Blending is an art calling for considerable expertise. This is a very important event at the château calling for inspiration and concentration – but also doubt and uncertainty. Every member of the team is well aware of the precise proportions in previous years going back decades – and that the balance can shift enormously by adding or excluding as little as one barrel of wine.
Wines from selected barrels (and thus from selected plots) are briefly left to marry in a 220-hectolitre stainless steel vat. The blend is then put back into barrels and returned to the ageing cellar, where the wines remain for one more year in the semi-darkness, naturally ventilated by a Mashrabiya.

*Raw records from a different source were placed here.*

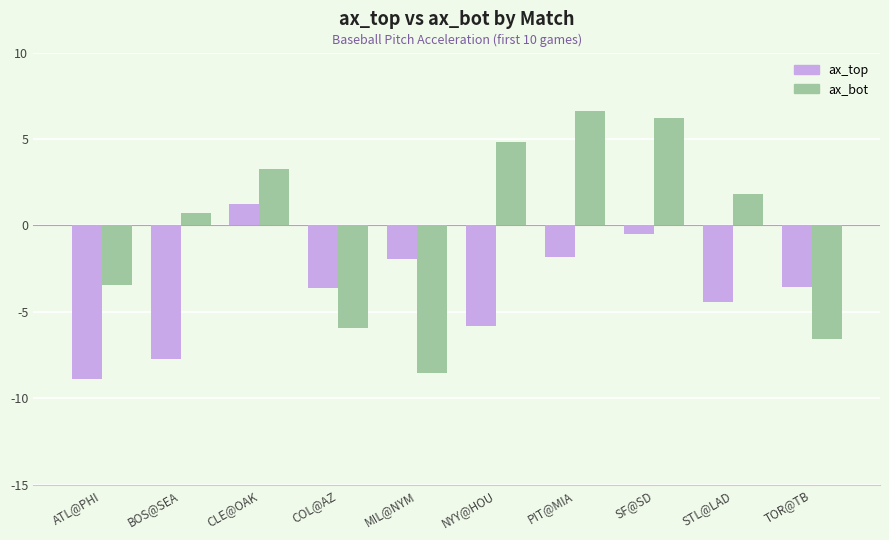

Is it true that ax_top equals -2.7 at MIL@NYM?

False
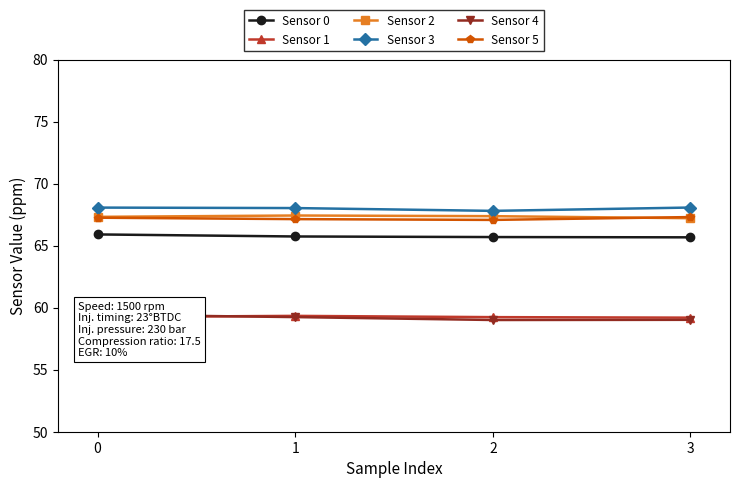

What is the value of the Sensor 0 point at the 4th from the left?

65.7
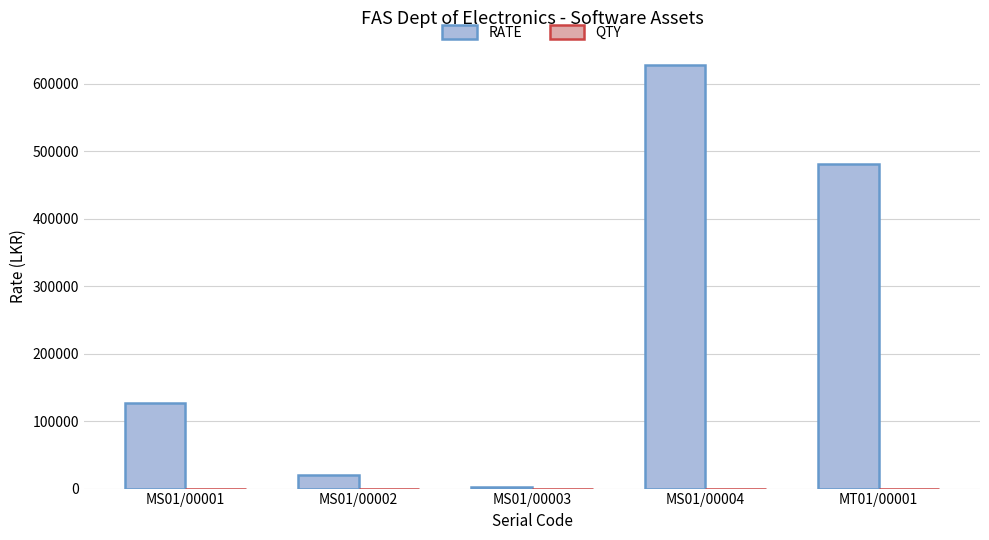

What is the sum of all RATE values?

1258908.4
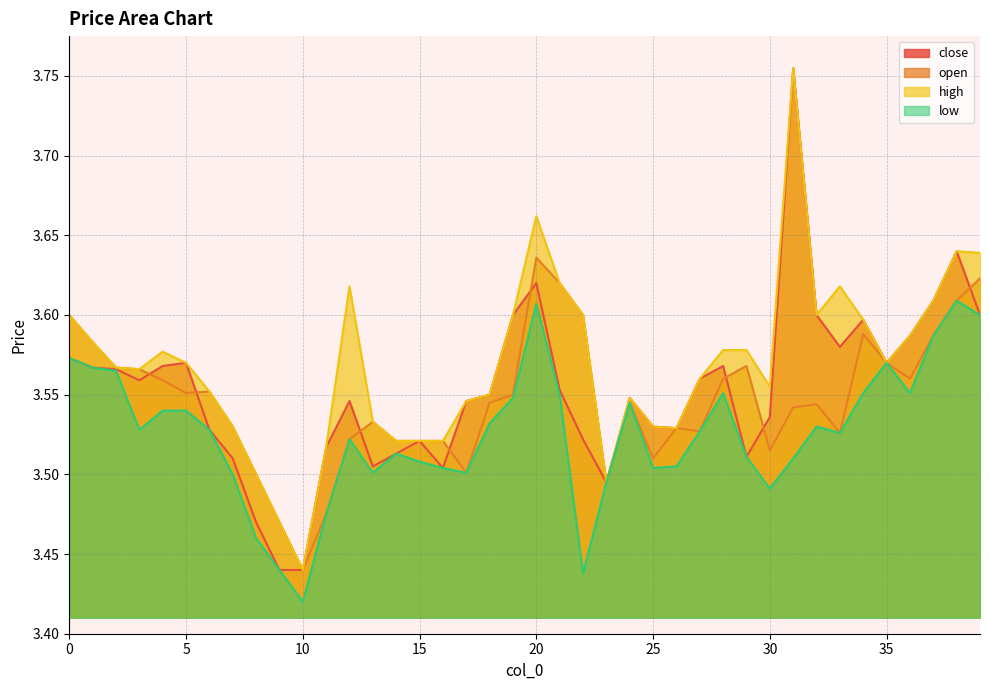

Which category has the lowest value across all series?

10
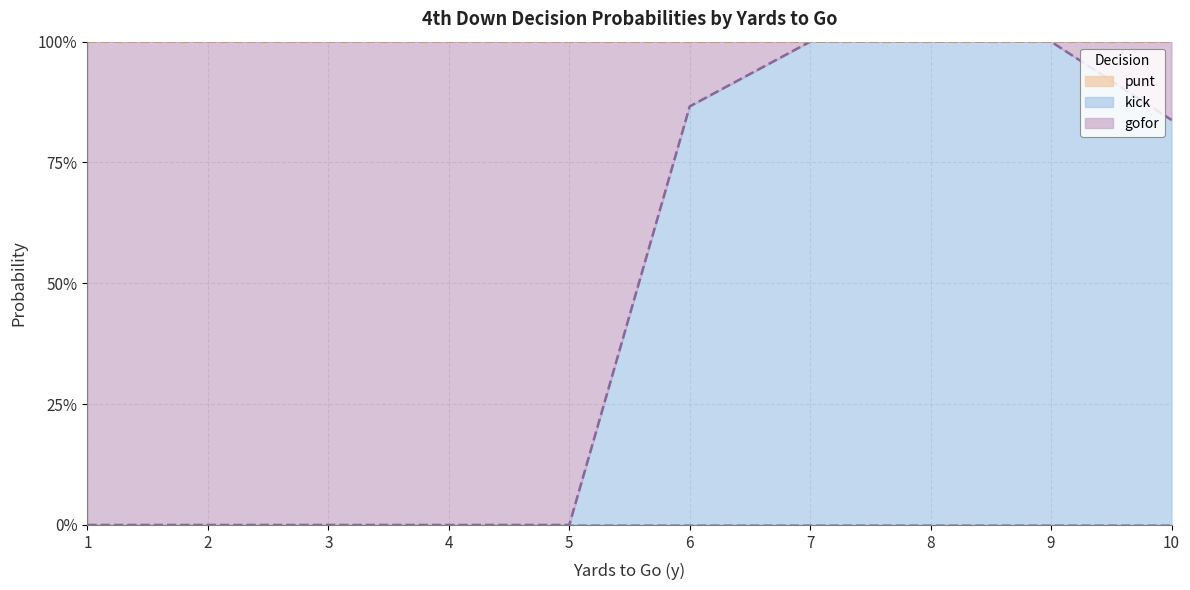

At which label does kick reach its minimum?

1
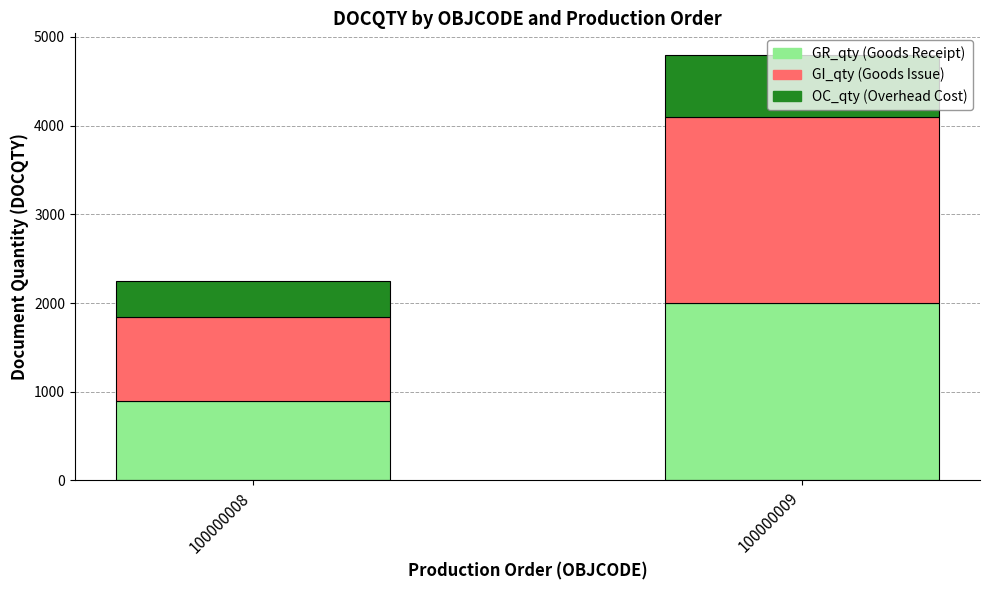

At which category is the sum across all series the highest?

100000009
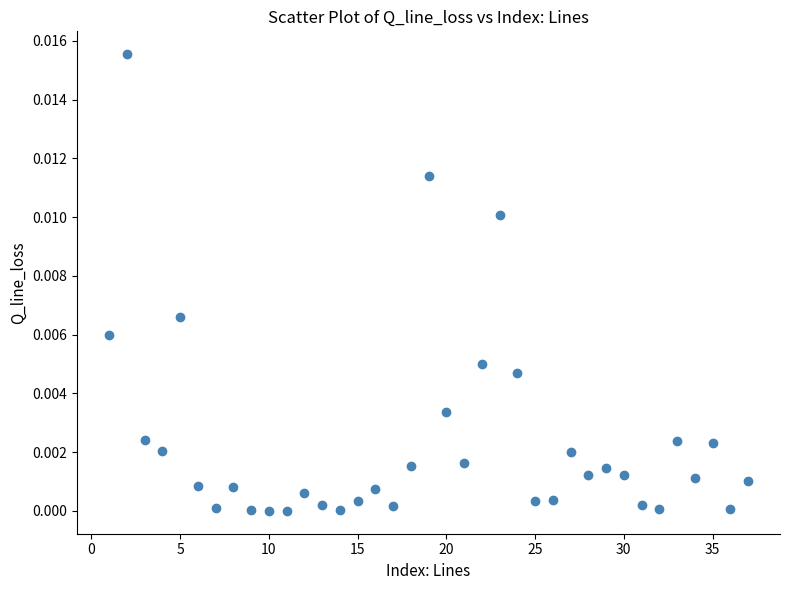

What is the range of X values (max minus min)?

36.0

The precision of the gesture, the fundamental factor

Barrel ageing begins in late November or the month of December. A few weeks later, in January or February, the first racking is done. This delicate operation clarifies the wine by separating it from the lees. Cheval Blanc feels it important to obtain clear juice quickly, and to keep it separate from the lees that would make the wine coarser. Racking is done every three months, i.e. a total of five to seven times, depending on the vintage. Wine is racked by hand from barrel to barrel at Cheval Blanc, via the esquive, or small bunghole, for perfect clarification and to avoid contact with oxygen. This age-old practice calls for special skills that have become extremely rare. The fact that this tradition has been maintained shows the château’s commitment to a simple, fundamental value: complete, careful control over winemaking.

This is a very important event at the château calling for inspiration and concentration – but also doubt and uncertainty.